The economy is slowing down.  Employment is soft.  Housing is losing steam.  Under these conditions, there is no way the Fed will cut back on QE.  The $85 billion a month they are injecting into the economy is NOT ENOUGH to get the economy started or have a positive effect on employment.  That is logical.  70s in Minneapolis on May 1st is logical.  Mother Nature and the Cartel can throw a wrench into what is normal or logical – but never for very long.  We will enjoy the 70s by the beginning of next week.  We will enjoy the rise in gold and silver soon as well.  Eventually, what is logical and normal will prevail – in the weather and in the precious metals arena.

Ted Butler has a theory about silver.  A majority of the world’s one billion ounces of silver bullion is now owned by investors, primarily via the ETFs.  The silver is no longer owned by bullion banks and it is not available for leasing.  It exists, but it is not available at these low prices and only higher prices will pry it loose from investors.

Due to the record demand for Silver Eagles, the US Mint has become the largest silver user in the world.  Shortages have occurred because they cannot source a sufficient supply of blanks to meet the current demand for coins.

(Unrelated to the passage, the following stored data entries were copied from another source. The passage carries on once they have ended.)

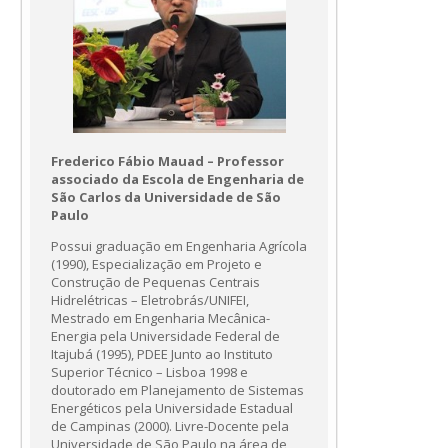
Frederico Fábio Mauad – Professor
associado da Escola de Engenharia de
São Carlos da Universidade de São
Paulo
Possui graduação em Engenharia Agrícola
(1990), Especialização em Projeto e
Construção de Pequenas Centrais
Hidrelétricas – Eletrobrás/UNIFEI,
Mestrado em Engenharia Mecânica-
Energia pela Universidade Federal de
Itajubá (1995), PDEE Junto ao Instituto
Superior Técnico – Lisboa 1998 e
doutorado em Planejamento de Sistemas
Energéticos pela Universidade Estadual
de Campinas (2000). Livre-Docente pela
Universidade de São Paulo na área de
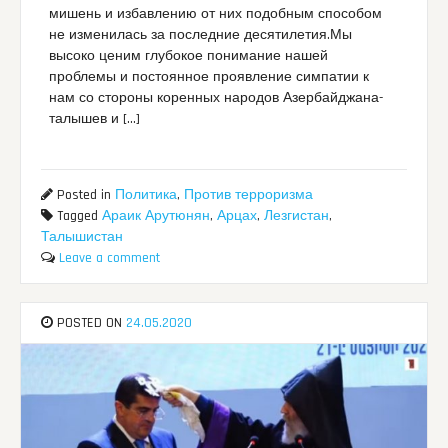
мишень и избавлению от них подобным способом
не изменилась за последние десятилетия.Мы
высоко ценим глубокое понимание нашей
проблемы и постоянное проявление симпатии к
нам со стороны коренных народов Азербайджана-
талышев и […]
Posted in
Политика
,
Против терроризма
Tagged
Араик Арутюнян
,
Арцах
,
Лезгистан
,
Талышистан
Leave a comment
POSTED ON
24.05.2020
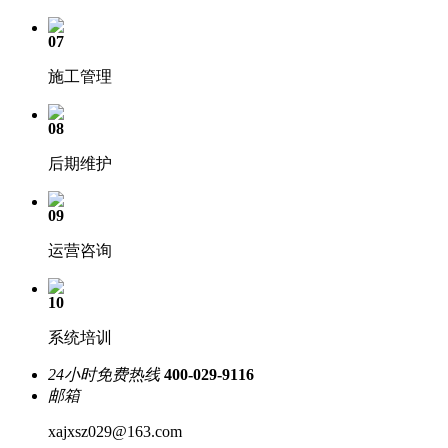
07
施工管理
08
后期维护
09
运营咨询
10
系统培训
24小时免费热线
400-029-9116
邮箱
xajxsz029@163.com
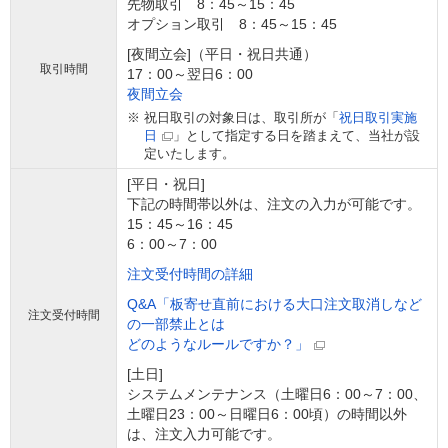
先物取引 8：45～15：45
オプション取引 8：45～15：45
[夜間立会]（平日・祝日共通）
取引時間
17：00～翌日6：00
夜間立会
※
祝日取引の対象日は、取引所が「
祝日取引実施
日
」として指定する日を踏まえて、当社が設
定いたします。
[平日・祝日]
下記の時間帯以外は、注文の入力が可能です。
15：45～16：45
6：00～7：00
注文受付時間の詳細
Q&A「板寄せ直前における大口注文取消しなど
注文受付時間
の一部禁止とは
どのようなルールですか？」
[土日]
システムメンテナンス（土曜日6：00～7：00、
土曜日23：00～日曜日6：00頃）の時間以外
は、注文入力可能です。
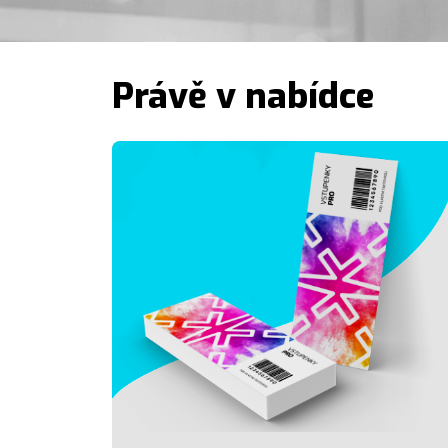
Právě v nabídce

Should this turn into a shortage in other forms of silver too, like the bars that are used for industrial purposes, they will panic and start to hoard silver just like the retail investors are now.  That will be the event that sends the price into the stratosphere.

What is out of whack now is not a shortage of silver, it is the price.  It is too low and that is causing massive demand and shortages.

The demand caused by the huge drop in price is the result of speculators using High Frequency Trading and computer algorithms and not by real events.  That is what caused a decline of 15% in gold and 20% in silver in two days.  Blame the speculators and their computer programs.

The shortages will abate when the price rises to a level that the owners of physical silver deem high enough to provide their silver.  That price is probably over $30, where silver should be trading now.  That is what it takes now to buy actual physical silver.